Mar 13 2013
The USDA is considering buying 400,000 tons of sugar in an aim to limit supply and boost prices so that sugar producers can pay back government loans that they’re in danger of defaulting on, the Wall Street Journal reports. The move would be an exercise of an untested provision inserted in the 2008 farm bill called the Feedstock Flexibility Program, which allows the USDA to intervene in the market to raise prices.
While the artificial price boost would benefit companies that manufacture sugar, the losers may be the makers of your favorite candies — like Mars, Hershey and Nestle — and that may mean higher candy prices.
(Read the full report on the bailout in the Wall Street Journal)
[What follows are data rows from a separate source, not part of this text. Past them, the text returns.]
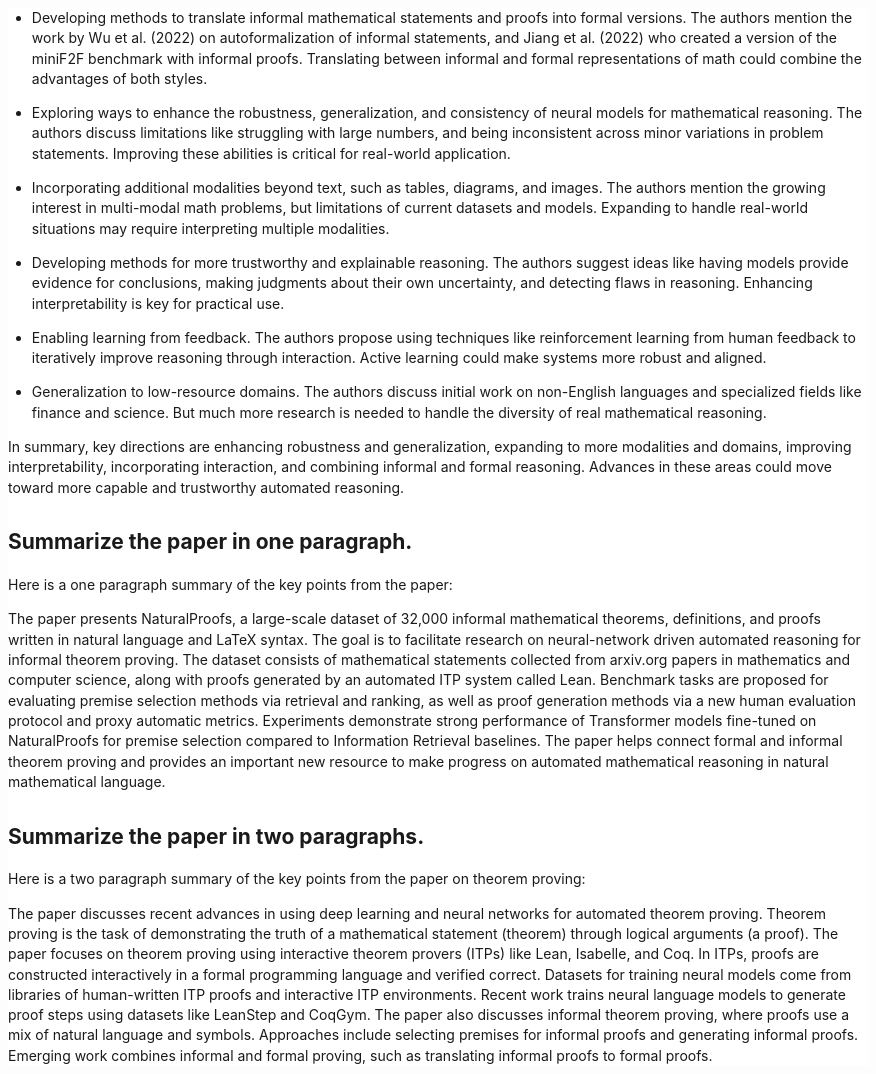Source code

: - Developing methods to translate informal mathematical statements and proofs into formal versions. The authors mention the work by Wu et al. (2022) on autoformalization of informal statements, and Jiang et al. (2022) who created a version of the miniF2F benchmark with informal proofs. Translating between informal and formal representations of math could combine the advantages of both styles.

- Exploring ways to enhance the robustness, generalization, and consistency of neural models for mathematical reasoning. The authors discuss limitations like struggling with large numbers, and being inconsistent across minor variations in problem statements. Improving these abilities is critical for real-world application.

- Incorporating additional modalities beyond text, such as tables, diagrams, and images. The authors mention the growing interest in multi-modal math problems, but limitations of current datasets and models. Expanding to handle real-world situations may require interpreting multiple modalities.

- Developing methods for more trustworthy and explainable reasoning. The authors suggest ideas like having models provide evidence for conclusions, making judgments about their own uncertainty, and detecting flaws in reasoning. Enhancing interpretability is key for practical use.

- Enabling learning from feedback. The authors propose using techniques like reinforcement learning from human feedback to iteratively improve reasoning through interaction. Active learning could make systems more robust and aligned.

- Generalization to low-resource domains. The authors discuss initial work on non-English languages and specialized fields like finance and science. But much more research is needed to handle the diversity of real mathematical reasoning.

In summary, key directions are enhancing robustness and generalization, expanding to more modalities and domains, improving interpretability, incorporating interaction, and combining informal and formal reasoning. Advances in these areas could move toward more capable and trustworthy automated reasoning.


## Summarize the paper in one paragraph.

 Here is a one paragraph summary of the key points from the paper:

The paper presents NaturalProofs, a large-scale dataset of 32,000 informal mathematical theorems, definitions, and proofs written in natural language and LaTeX syntax. The goal is to facilitate research on neural-network driven automated reasoning for informal theorem proving. The dataset consists of mathematical statements collected from arxiv.org papers in mathematics and computer science, along with proofs generated by an automated ITP system called Lean. Benchmark tasks are proposed for evaluating premise selection methods via retrieval and ranking, as well as proof generation methods via a new human evaluation protocol and proxy automatic metrics. Experiments demonstrate strong performance of Transformer models fine-tuned on NaturalProofs for premise selection compared to Information Retrieval baselines. The paper helps connect formal and informal theorem proving and provides an important new resource to make progress on automated mathematical reasoning in natural mathematical language.


## Summarize the paper in two paragraphs.

 Here is a two paragraph summary of the key points from the paper on theorem proving:

The paper discusses recent advances in using deep learning and neural networks for automated theorem proving. Theorem proving is the task of demonstrating the truth of a mathematical statement (theorem) through logical arguments (a proof). The paper focuses on theorem proving using interactive theorem provers (ITPs) like Lean, Isabelle, and Coq. In ITPs, proofs are constructed interactively in a formal programming language and verified correct. Datasets for training neural models come from libraries of human-written ITP proofs and interactive ITP environments. Recent work trains neural language models to generate proof steps using datasets like LeanStep and CoqGym. The paper also discusses informal theorem proving, where proofs use a mix of natural language and symbols. Approaches include selecting premises for informal proofs and generating informal proofs. Emerging work combines informal and formal proving, such as translating informal proofs to formal proofs.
The sugar industry has long benefitted from controversial government subsidies, and it doesn’t appear that will change anytime soon: The Senate voted down an amendment just last June that would have slowly stripped the sector of federal government aid, according to Businessweek. Though it’s not uncommon for the government to prop up certain commodities, the sugar subsidy functions differently than most. Instead of sending money to farmers to elevate prices — like in the case of corn, wheat and rice — the sugar program limits imports.
A bipartisan group of Senators, who backed the amendment, wrote in an August blog post for The Hill that by tightly controlling the sugar supply, the government is boosting prices and costing the country $3.5 billion and 20,000 jobs per year.
Candy companies, for their part, claim they often have to raise prices or slow down hiring to cope with the artificially high cost of sugar.